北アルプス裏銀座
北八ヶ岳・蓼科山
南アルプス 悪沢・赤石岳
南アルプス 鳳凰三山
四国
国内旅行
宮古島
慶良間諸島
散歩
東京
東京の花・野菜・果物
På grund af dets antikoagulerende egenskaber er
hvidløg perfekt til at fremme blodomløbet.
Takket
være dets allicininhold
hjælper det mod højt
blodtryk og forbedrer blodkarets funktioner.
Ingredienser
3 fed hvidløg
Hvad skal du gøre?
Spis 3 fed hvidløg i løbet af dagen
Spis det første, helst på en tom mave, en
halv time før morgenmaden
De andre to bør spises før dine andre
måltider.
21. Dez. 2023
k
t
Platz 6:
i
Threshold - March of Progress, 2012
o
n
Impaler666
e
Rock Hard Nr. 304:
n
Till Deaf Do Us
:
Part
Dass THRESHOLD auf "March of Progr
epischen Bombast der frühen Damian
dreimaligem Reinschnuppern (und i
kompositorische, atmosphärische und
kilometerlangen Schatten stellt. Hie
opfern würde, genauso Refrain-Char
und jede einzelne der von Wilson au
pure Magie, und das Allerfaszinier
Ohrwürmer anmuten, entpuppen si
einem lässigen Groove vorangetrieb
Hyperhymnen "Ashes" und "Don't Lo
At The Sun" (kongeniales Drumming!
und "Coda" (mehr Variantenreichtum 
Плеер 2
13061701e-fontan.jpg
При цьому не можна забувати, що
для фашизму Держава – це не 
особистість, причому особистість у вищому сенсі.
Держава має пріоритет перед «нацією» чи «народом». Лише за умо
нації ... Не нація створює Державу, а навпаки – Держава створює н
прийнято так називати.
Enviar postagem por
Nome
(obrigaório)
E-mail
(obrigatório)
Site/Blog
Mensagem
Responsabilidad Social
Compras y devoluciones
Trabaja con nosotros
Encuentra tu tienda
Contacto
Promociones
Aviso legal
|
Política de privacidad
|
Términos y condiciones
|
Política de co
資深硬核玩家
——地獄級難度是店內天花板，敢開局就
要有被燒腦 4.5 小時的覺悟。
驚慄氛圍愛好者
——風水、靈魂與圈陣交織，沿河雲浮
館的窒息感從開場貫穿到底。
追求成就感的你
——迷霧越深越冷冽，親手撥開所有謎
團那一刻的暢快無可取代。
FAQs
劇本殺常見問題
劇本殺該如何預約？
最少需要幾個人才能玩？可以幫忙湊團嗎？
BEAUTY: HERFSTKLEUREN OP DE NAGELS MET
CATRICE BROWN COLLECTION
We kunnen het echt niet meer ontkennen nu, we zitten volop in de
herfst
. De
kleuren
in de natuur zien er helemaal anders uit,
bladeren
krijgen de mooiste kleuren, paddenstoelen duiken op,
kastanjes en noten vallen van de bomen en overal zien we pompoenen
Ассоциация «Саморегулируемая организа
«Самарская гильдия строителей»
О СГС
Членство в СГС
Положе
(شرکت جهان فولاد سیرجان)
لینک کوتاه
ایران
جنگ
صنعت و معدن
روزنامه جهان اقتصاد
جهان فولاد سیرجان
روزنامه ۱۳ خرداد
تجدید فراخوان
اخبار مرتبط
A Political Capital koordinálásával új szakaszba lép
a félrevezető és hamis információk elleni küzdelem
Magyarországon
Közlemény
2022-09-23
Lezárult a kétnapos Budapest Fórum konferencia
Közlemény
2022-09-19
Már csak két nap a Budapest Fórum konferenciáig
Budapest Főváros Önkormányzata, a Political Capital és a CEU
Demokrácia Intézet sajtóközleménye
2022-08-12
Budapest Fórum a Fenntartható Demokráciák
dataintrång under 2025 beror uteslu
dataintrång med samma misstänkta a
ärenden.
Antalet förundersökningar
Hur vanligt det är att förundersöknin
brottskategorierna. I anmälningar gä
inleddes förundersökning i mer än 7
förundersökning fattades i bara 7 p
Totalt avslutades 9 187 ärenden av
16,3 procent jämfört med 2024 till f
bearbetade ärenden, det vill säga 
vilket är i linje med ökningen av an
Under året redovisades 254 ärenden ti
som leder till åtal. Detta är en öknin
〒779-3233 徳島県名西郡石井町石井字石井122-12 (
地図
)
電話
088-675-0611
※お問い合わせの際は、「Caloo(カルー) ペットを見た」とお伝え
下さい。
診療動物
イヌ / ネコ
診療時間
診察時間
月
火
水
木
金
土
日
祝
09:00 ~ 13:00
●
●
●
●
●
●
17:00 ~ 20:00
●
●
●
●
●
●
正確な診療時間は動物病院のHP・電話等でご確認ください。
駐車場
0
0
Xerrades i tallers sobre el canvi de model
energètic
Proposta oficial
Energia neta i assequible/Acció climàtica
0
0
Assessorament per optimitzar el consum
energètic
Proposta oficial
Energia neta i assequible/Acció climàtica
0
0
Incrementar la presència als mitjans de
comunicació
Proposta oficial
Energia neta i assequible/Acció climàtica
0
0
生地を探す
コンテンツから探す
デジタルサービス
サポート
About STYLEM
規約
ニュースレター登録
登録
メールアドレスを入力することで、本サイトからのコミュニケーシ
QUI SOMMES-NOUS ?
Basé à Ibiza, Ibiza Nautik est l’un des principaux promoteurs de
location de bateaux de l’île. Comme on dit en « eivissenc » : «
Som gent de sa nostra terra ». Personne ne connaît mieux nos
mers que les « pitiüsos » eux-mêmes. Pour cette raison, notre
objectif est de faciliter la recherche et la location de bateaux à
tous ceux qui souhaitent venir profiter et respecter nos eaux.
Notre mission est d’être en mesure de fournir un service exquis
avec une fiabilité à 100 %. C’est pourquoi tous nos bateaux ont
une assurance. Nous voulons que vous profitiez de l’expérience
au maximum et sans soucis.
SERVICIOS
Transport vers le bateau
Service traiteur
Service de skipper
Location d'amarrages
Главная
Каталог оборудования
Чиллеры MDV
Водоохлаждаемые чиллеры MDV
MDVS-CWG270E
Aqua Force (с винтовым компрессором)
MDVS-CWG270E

## Try it
Please recast every line of text in the rows above as a JSON list of strings, one string per line, leaving out any blank lines.

## Expected answer
[
  "北アルプス裏銀座",
  "北八ヶ岳・蓼科山",
  "南アルプス 悪沢・赤石岳",
  "南アルプス 鳳凰三山",
  "四国",
  "国内旅行",
  "宮古島",
  "慶良間諸島",
  "散歩",
  "東京",
  "東京の花・野菜・果物",
  "På grund af dets antikoagulerende egenskaber er",
  "hvidløg perfekt til at fremme blodomløbet.",
  "Takket",
  "være dets allicininhold",
  "hjælper det mod højt",
  "blodtryk og forbedrer blodkarets funktioner.",
  "Ingredienser",
  "3 fed hvidløg",
  "Hvad skal du gøre?",
  "Spis 3 fed hvidløg i løbet af dagen",
  "Spis det første, helst på en tom mave, en",
  "halv time før morgenmaden",
  "De andre to bør spises før dine andre",
  "måltider.",
  "21. Dez. 2023",
  "k",
  "t",
  "Platz 6:",
  "i",
  "Threshold - March of Progress, 2012",
  "o",
  "n",
  "Impaler666",
  "e",
  "Rock Hard Nr. 304:",
  "n",
  "Till Deaf Do Us",
  ":",
  "Part",
  "Dass THRESHOLD auf \"March of Progr",
  "epischen Bombast der frühen Damian",
  "dreimaligem Reinschnuppern (und i",
  "kompositorische, atmosphärische und",
  "kilometerlangen Schatten stellt. Hie",
  "opfern würde, genauso Refrain-Char",
  "und jede einzelne der von Wilson au",
  "pure Magie, und das Allerfaszinier",
  "Ohrwürmer anmuten, entpuppen si",
  "einem lässigen Groove vorangetrieb",
  "Hyperhymnen \"Ashes\" und \"Don't Lo",
  "At The Sun\" (kongeniales Drumming!",
  "und \"Coda\" (mehr Variantenreichtum ",
  "Плеер 2",
  "13061701e-fontan.jpg",
  "При цьому не можна забувати, що",
  "для фашизму Держава – це не ",
  "особистість, причому особистість у вищому сенсі.",
  "Держава має пріоритет перед «нацією» чи «народом». Лише за умо",
  "нації ... Не нація створює Державу, а навпаки – Держава створює н",
  "прийнято так називати.",
  "Enviar postagem por",
  "Nome",
  "(obrigaório)",
  "E-mail",
  "(obrigatório)",
  "Site/Blog",
  "Mensagem",
  "Responsabilidad Social",
  "Compras y devoluciones",
  "Trabaja con nosotros",
  "Encuentra tu tienda",
  "Contacto",
  "Promociones",
  "Aviso legal",
  "|",
  "Política de privacidad",
  "|",
  "Términos y condiciones",
  "|",
  "Política de co",
  "資深硬核玩家",
  "——地獄級難度是店內天花板，敢開局就",
  "要有被燒腦 4.5 小時的覺悟。",
  "驚慄氛圍愛好者",
  "——風水、靈魂與圈陣交織，沿河雲浮",
  "館的窒息感從開場貫穿到底。",
  "追求成就感的你",
  "——迷霧越深越冷冽，親手撥開所有謎",
  "團那一刻的暢快無可取代。",
  "FAQs",
  "劇本殺常見問題",
  "劇本殺該如何預約？",
  "最少需要幾個人才能玩？可以幫忙湊團嗎？",
  "BEAUTY: HERFSTKLEUREN OP DE NAGELS MET",
  "CATRICE BROWN COLLECTION",
  "We kunnen het echt niet meer ontkennen nu, we zitten volop in de",
  "herfst",
  ". De",
  "kleuren",
  "in de natuur zien er helemaal anders uit,",
  "bladeren",
  "krijgen de mooiste kleuren, paddenstoelen duiken op,",
  "kastanjes en noten vallen van de bomen en overal zien we pompoenen",
  "Ассоциация «Саморегулируемая организа",
  "«Самарская гильдия строителей»",
  "О СГС",
  "Членство в СГС",
  "Положе",
  "(شرکت جهان فولاد سیرجان)",
  "لینک کوتاه",
  "ایران",
  "جنگ",
  "صنعت و معدن",
  "روزنامه جهان اقتصاد",
  "جهان فولاد سیرجان",
  "روزنامه ۱۳ خرداد",
  "تجدید فراخوان",
  "اخبار مرتبط",
  "A Political Capital koordinálásával új szakaszba lép",
  "a félrevezető és hamis információk elleni küzdelem",
  "Magyarországon",
  "Közlemény",
  "2022-09-23",
  "Lezárult a kétnapos Budapest Fórum konferencia",
  "Közlemény",
  "2022-09-19",
  "Már csak két nap a Budapest Fórum konferenciáig",
  "Budapest Főváros Önkormányzata, a Political Capital és a CEU",
  "Demokrácia Intézet sajtóközleménye",
  "2022-08-12",
  "Budapest Fórum a Fenntartható Demokráciák",
  "dataintrång under 2025 beror uteslu",
  "dataintrång med samma misstänkta a",
  "ärenden.",
  "Antalet förundersökningar",
  "Hur vanligt det är att förundersöknin",
  "brottskategorierna. I anmälningar gä",
  "inleddes förundersökning i mer än 7",
  "förundersökning fattades i bara 7 p",
  "Totalt avslutades 9 187 ärenden av",
  "16,3 procent jämfört med 2024 till f",
  "bearbetade ärenden, det vill säga ",
  "vilket är i linje med ökningen av an",
  "Under året redovisades 254 ärenden ti",
  "som leder till åtal. Detta är en öknin",
  "〒779-3233 徳島県名西郡石井町石井字石井122-12 (",
  "地図",
  ")",
  "電話",
  "088-675-0611",
  "※お問い合わせの際は、「Caloo(カルー) ペットを見た」とお伝え",
  "下さい。",
  "診療動物",
  "イヌ / ネコ",
  "診療時間",
  "診察時間",
  "月",
  "火",
  "水",
  "木",
  "金",
  "土",
  "日",
  "祝",
  "09:00 ~ 13:00",
  "●",
  "●",
  "●",
  "●",
  "●",
  "●",
  "17:00 ~ 20:00",
  "●",
  "●",
  "●",
  "●",
  "●",
  "●",
  "正確な診療時間は動物病院のHP・電話等でご確認ください。",
  "駐車場",
  "0",
  "0",
  "Xerrades i tallers sobre el canvi de model",
  "energètic",
  "Proposta oficial",
  "Energia neta i assequible/Acció climàtica",
  "0",
  "0",
  "Assessorament per optimitzar el consum",
  "energètic",
  "Proposta oficial",
  "Energia neta i assequible/Acció climàtica",
  "0",
  "0",
  "Incrementar la presència als mitjans de",
  "comunicació",
  "Proposta oficial",
  "Energia neta i assequible/Acció climàtica",
  "0",
  "0",
  "生地を探す",
  "コンテンツから探す",
  "デジタルサービス",
  "サポート",
  "About STYLEM",
  "規約",
  "ニュースレター登録",
  "登録",
  "メールアドレスを入力することで、本サイトからのコミュニケーシ",
  "QUI SOMMES-NOUS ?",
  "Basé à Ibiza, Ibiza Nautik est l’un des principaux promoteurs de",
  "location de bateaux de l’île. Comme on dit en « eivissenc » : «",
  "Som gent de sa nostra terra ». Personne ne connaît mieux nos",
  "mers que les « pitiüsos » eux-mêmes. Pour cette raison, notre",
  "objectif est de faciliter la recherche et la location de bateaux à",
  "tous ceux qui souhaitent venir profiter et respecter nos eaux.",
  "Notre mission est d’être en mesure de fournir un service exquis",
  "avec une fiabilité à 100 %. C’est pourquoi tous nos bateaux ont",
  "une assurance. Nous voulons que vous profitiez de l’expérience",
  "au maximum et sans soucis.",
  "SERVICIOS",
  "Transport vers le bateau",
  "Service traiteur",
  "Service de skipper",
  "Location d'amarrages",
  "Главная",
  "Каталог оборудования",
  "Чиллеры MDV",
  "Водоохлаждаемые чиллеры MDV",
  "MDVS-CWG270E",
  "Aqua Force (с винтовым компрессором)",
  "MDVS-CWG270E"
]